I think more needs to be said about the fairness issue.
1. If a task is getting its cap or more then it's getting its fair share
as specified by that cap. Yes?
2. If a task is getting less CPU usage then its cap then it will be
being scheduled just as if it had no cap and will be getting its fair
share just as much as any task is.
So there is no fairness problem.
the problem is that O(1) cpu scheduler doesn't keep the history of
execution and consumed time which is required for fairness.
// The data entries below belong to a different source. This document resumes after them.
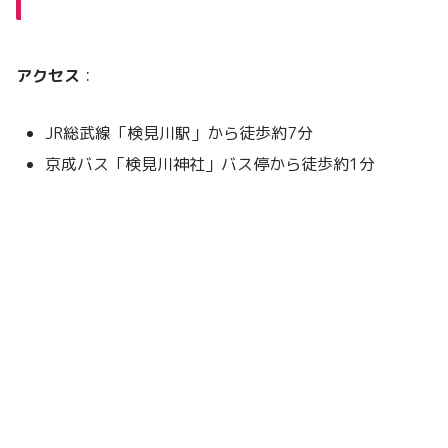
アクセス
：
JR総武線「検見川駅」から徒歩約7分
京成バス「検見川神社」バス停から徒歩約1分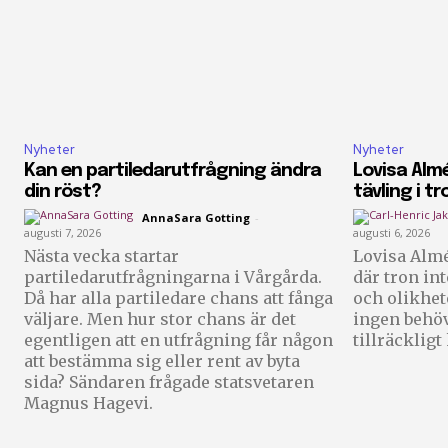
Nyheter
Nyheter
Kan en partiledarutfrågning ändra
Lovisa Almé
din röst?
tävling i tr
AnnaSara Gotting
-
augusti 7, 2026
augusti 6, 2026
Nästa vecka startar
Lovisa Almé
partiledarutfrågningarna i Vårgårda.
där tron in
Då har alla partiledare chans att fånga
och olikhet
väljare. Men hur stor chans är det
ingen behöv
egentligen att en utfrågning får någon
tillräckligt
att bestämma sig eller rent av byta
sida? Sändaren frågade statsvetaren
Magnus Hagevi.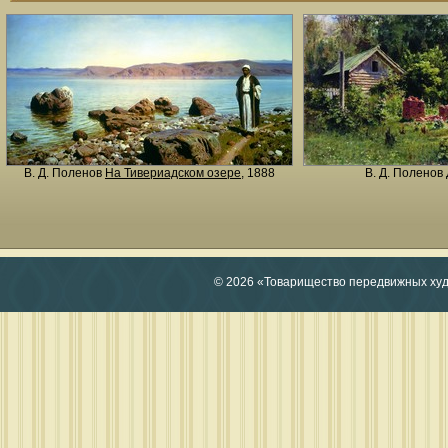
В. Д. Поленов
На Тивериадском озере
, 1888
В. Д. Поленов
© 2026 «Товарищество передвижных ху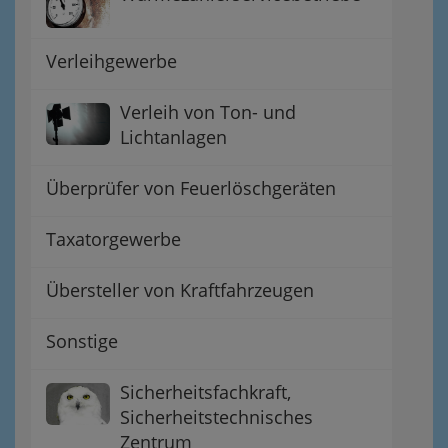
Verleihgewerbe
Verleih von Ton- und
Lichtanlagen
Überprüfer von Feuerlöschgeräten
Taxatorgewerbe
Übersteller von Kraftfahrzeugen
Sonstige
Sicherheitsfachkraft,
Sicherheitstechnisches
Zentrum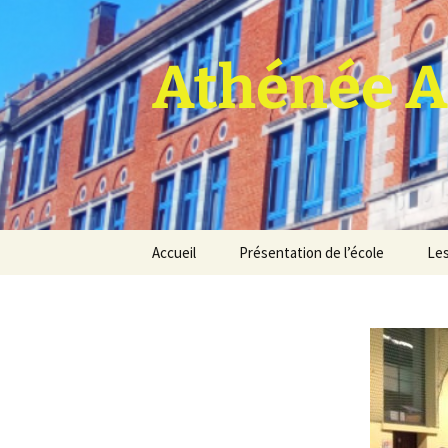
Athénée A
Aller
Accueil
Présentation de l’école
Les
au
contenu
Pro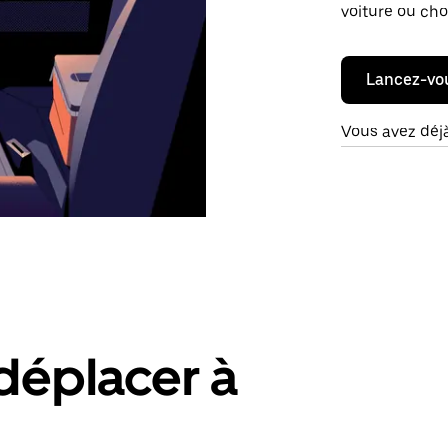
voiture ou cho
Lancez-vo
Vous avez déj
déplacer à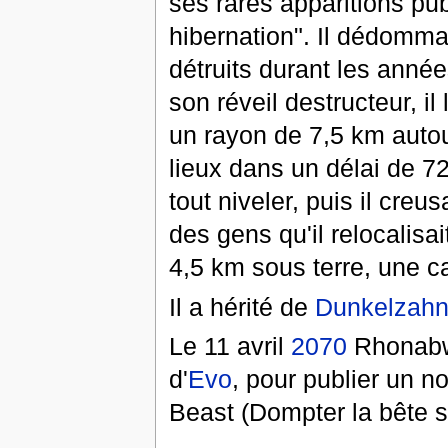
ses rares apparitions pub
hibernation". Il dédomma
détruits durant les ann
son réveil destructeur, i
un rayon de 7,5 km autou
lieux dans un délai de 72
tout niveler, puis il creu
des gens qu'il relocalisa
4,5 km sous terre, une ca
Il a hérité de
Dunkelzah
Le 11 avril
2070
Rhonabwy
d'
Evo
, pour publier un 
Beast (Dompter la bête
So I'm
pretty sure, that fairness will decrease when one of the tasks is being
capped/uncapped constanntly.
Can you check the behavior of 2 tasks, having different priorites with
the range of possible cpu limits implied on one of them.
I tend to test by observing the results of setting caps on running tasks
and this doesn't generate something that can be e-mailed.
plot?
Observations indicate that hard caps are enforced to less than 1% and
ditto for soft caps except for small soft caps where the fact (stated in
the patches) that enforcement is not fully strict in order to prevent
priority inversion or starvation means that the cap is generally
exceeded. I'm currently making modifications (based on suggestions by
Con Kolivas) that implement an alternative method for avoiding priority
inversion and starvation and allow the enforcement to be more strict.
running tasks are also not very good for such testing. it is too simple
load. It would be nice if you could test the results with wide range of
limits on Java Volano benchmark (loopback mode).